*TASK TO COMPLETE*. Pull every line with "center" from the material.

*INFORMATION*.
────────

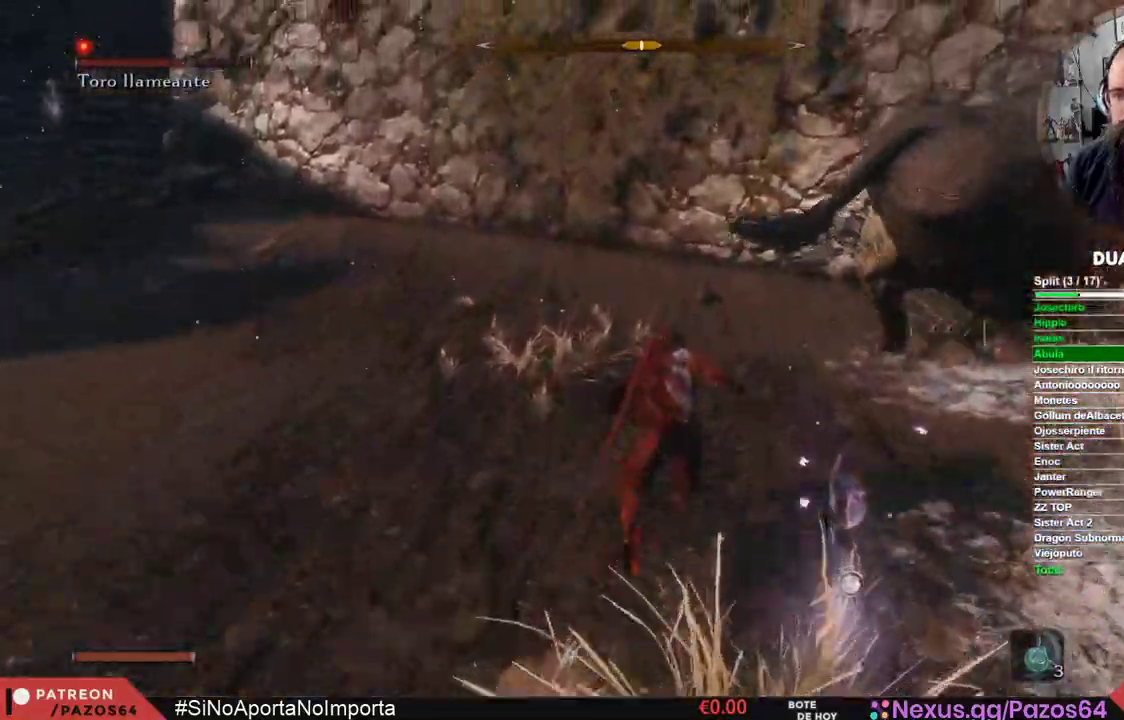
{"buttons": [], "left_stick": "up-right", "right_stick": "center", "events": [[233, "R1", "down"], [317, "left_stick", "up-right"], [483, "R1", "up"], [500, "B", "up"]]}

────────

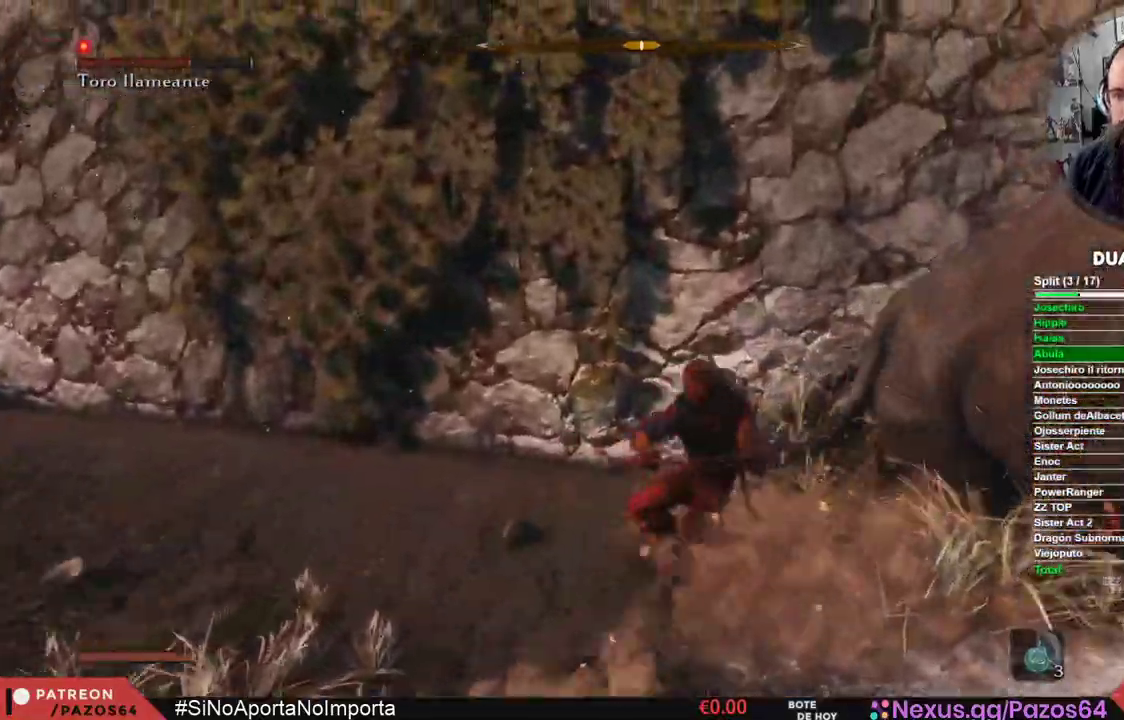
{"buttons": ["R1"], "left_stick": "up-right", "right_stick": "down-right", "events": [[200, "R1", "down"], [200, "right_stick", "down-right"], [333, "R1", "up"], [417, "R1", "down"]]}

────────

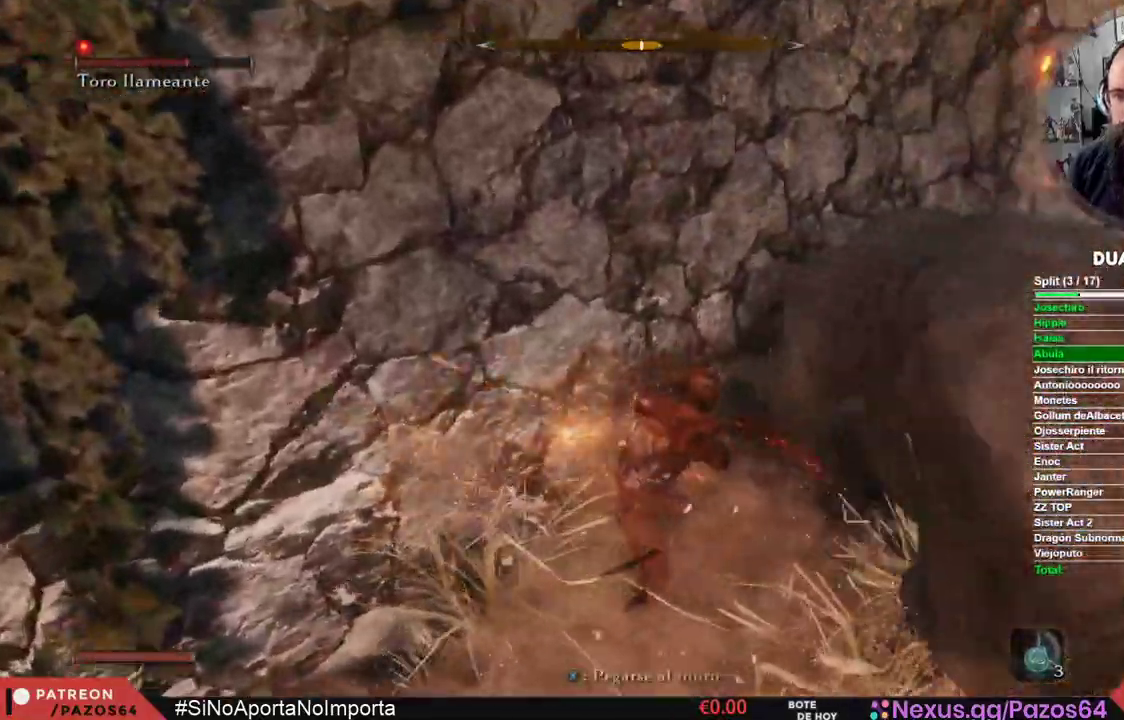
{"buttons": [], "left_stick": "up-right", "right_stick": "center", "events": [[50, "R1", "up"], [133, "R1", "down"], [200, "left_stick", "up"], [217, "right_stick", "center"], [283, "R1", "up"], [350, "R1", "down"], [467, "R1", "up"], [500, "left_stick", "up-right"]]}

────────

*RESULT FOR THIS EXERCISE*.
{"buttons": [], "left_stick": "up-right", "right_stick": "center", "events": [[233, "R1", "down"], [317, "left_stick", "up-right"], [483, "R1", "up"], [500, "B", "up"]]}
{"buttons": [], "left_stick": "up-right", "right_stick": "center", "events": [[50, "R1", "up"], [133, "R1", "down"], [200, "left_stick", "up"], [217, "right_stick", "center"], [283, "R1", "up"], [350, "R1", "down"], [467, "R1", "up"], [500, "left_stick", "up-right"]]}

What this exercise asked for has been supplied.